Добивайтесь, пожалуйста, смысла,
Проясняйте, пожалуйста, мысли.
Понимаете? Все остальное
Не имеет большого значенья.

(«Добивайтесь, пожалуйста, смысла...»)

Сравнительно не так давно Самойлов, говоря об ощущении возраста, о меняющихся пристрастиях в поэзии, признался: «Понятнее поэт Мартынов Леонид...» Судя по новым стихам, не только понятнее, но и поэтически ближе.

Все, что хочется сказать о новом Самойлове, о его мыслях и настроении, хочется предложить не от себя, но цитируя строки поэти­ческих признаний. Стихи, однако, требуют отношения, оценки. Она дается не просто. Все время оглядываешься назад, сравниваешь: прежде и поэт и читатель ощущали себя куда вольнее, раскованнее... Прежде речь лилась, теперь мысль расщепляет стих на строки, строфы, обрывает его течение полувопросом, полусомнением... Но и замкнуть стихотворение, придать ему, даже краткому, завершенность — дается с усилием: «Все фразы завершаем многоточием...» («На рассвете»).

А где же былая легкость разговорных, соскальзывающих с пе­ра афоризмов, из стихотворения переходивших в речь и ведущих уже самостоятельную жизнь: «Он тоже заговорщик //И некуда по­даться, кроме них...», или «Хочется и успеха,— // Но на хорошем по­прище...», или «У зим бывают имена...»

Теперь такого рода фразы не то чтобы редкость, их почти нет. Нет этих резких, графически прочерченных линий, нет и многого другого, привычного, от чего поэт то ли отказался, то ли... «Иногда мне кажется, что я разучился писать. Это может обозначать конец творчества. Но до сих пор означало для меня назревание новой темы. В такие периоды то, что мы называем поэтикой, распадается и как бы не существует...» — такими словами начинает Давид Самойлов предуведомление ко второму разделу последней своей на сегодняшний день книги — «Горсть».
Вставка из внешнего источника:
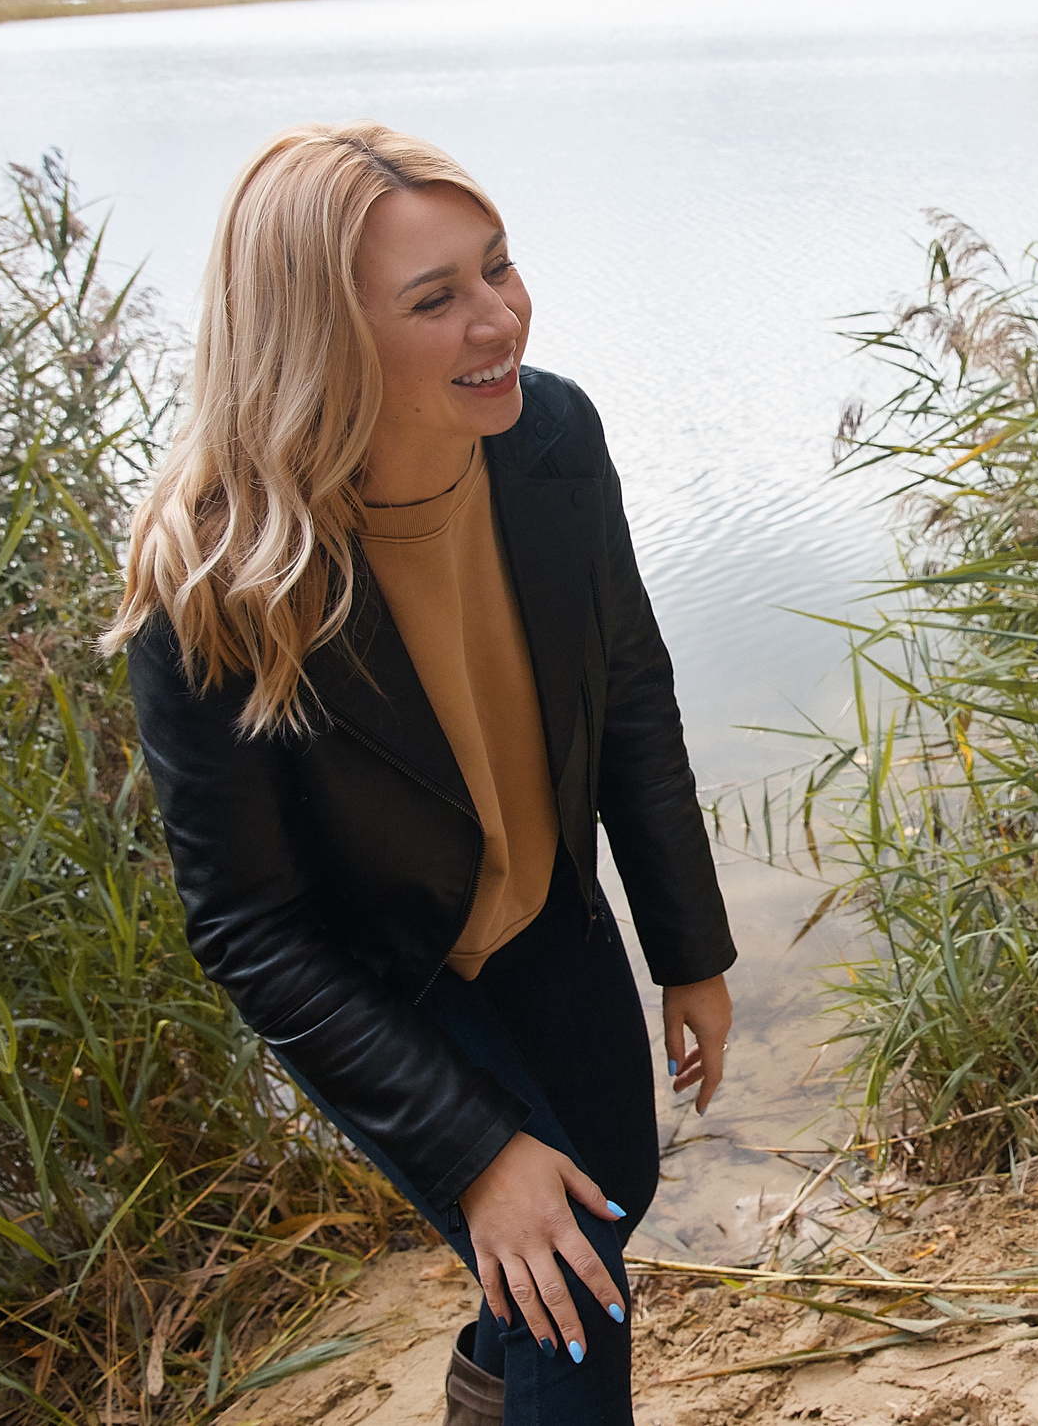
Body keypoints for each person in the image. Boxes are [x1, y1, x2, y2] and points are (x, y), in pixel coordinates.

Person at [108, 122, 736, 1425]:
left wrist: (691, 946)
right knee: (576, 1287)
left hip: (543, 907)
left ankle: (479, 1380)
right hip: (386, 968)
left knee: (609, 1185)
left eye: (498, 268)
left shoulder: (552, 435)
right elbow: (250, 923)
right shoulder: (214, 575)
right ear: (319, 335)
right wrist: (472, 1147)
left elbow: (629, 688)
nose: (498, 317)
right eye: (436, 298)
Даже в сравнении с предшествующей она есть заметный шаг преодоления — прежнего мастерства, прежней, привычной, манеры.

Самойлов, безусловно, изменился. И все-таки, если взглянуть на перемены, припоминая все, что мы знали о Самойлове — и о его зрелости, и о его поздно напечатанных ранних стихах,— перемены последних лет не покажутся такими уж непредсказуемыми. Умение говорить, избегая прямого называния; умение видеть, не поворачивая головы; умение быть серьезным, не обнаруживая серьезности... Но в случае необходимости — умение выйти из этой роли, чтобы сказать со всей прямотой:

Вот и все. Смежили очи гении.
И когда померкли небеса,
Словно в опустевшем помещении
Стали слышны наши голоса.

Тянем, тянем слово залежалое,
Говорим и вяло и темно.
Как нас чествуют и как нас жалуют!
Нету их. И все разрешено.

(«Вот и все. Смежили очи гении...»)

Сказано ли кем-нибудь о поэзии в последнее время откровеннее и жестче? А это старые стихи — двадцатилетней давности. Они те­перь стали заметнее, а через них — и истоки новой манеры поэта.

Однако и в прежней не будем принимать легкость на веру и уж во всяком случае не будем принимать ее за легковесность.

Самойловская легкость, самойловская ирония привлекали одних и отталкивали других, полагающих более отвечающей Духу времени неулыбчивую торжественность, с которой — о великом, о свершениях, о нравственных исканиях... Искания, правда, редко увенчивались находками; свершения, по крайней мере художест­венные, вызывали сомнение, как и мысль о современном величии: «Вот и все. Смежили очи гении...»

С этим никак не могли согласиться те, что мнили себя новыми гениями, обосновывая свои притязания числом полученных премий и тиражностью изданий. Их не устраивало как содержание разговора, так и сам тон, предложенный Самойловым. Тон определял многое, по нему узнавалась позиция — отношение к великой традиции, к русской классике, коей на верность присягали все, однако по-разному. Для одних она — пространство, открытое каждому движимому знанием и любовью. Для других — ревниво охраняемая зона, куда вход по спецпропускам, удостоверяющим величие вошедшего и право на установление ему памятника или уж во всяком случае прижизненного бюста. Первые непринужденны, раскованны и не пре­тендуют более, чем на роль собеседника. Вторые напыщенны, тор­жественны и бронзовеют на глазах.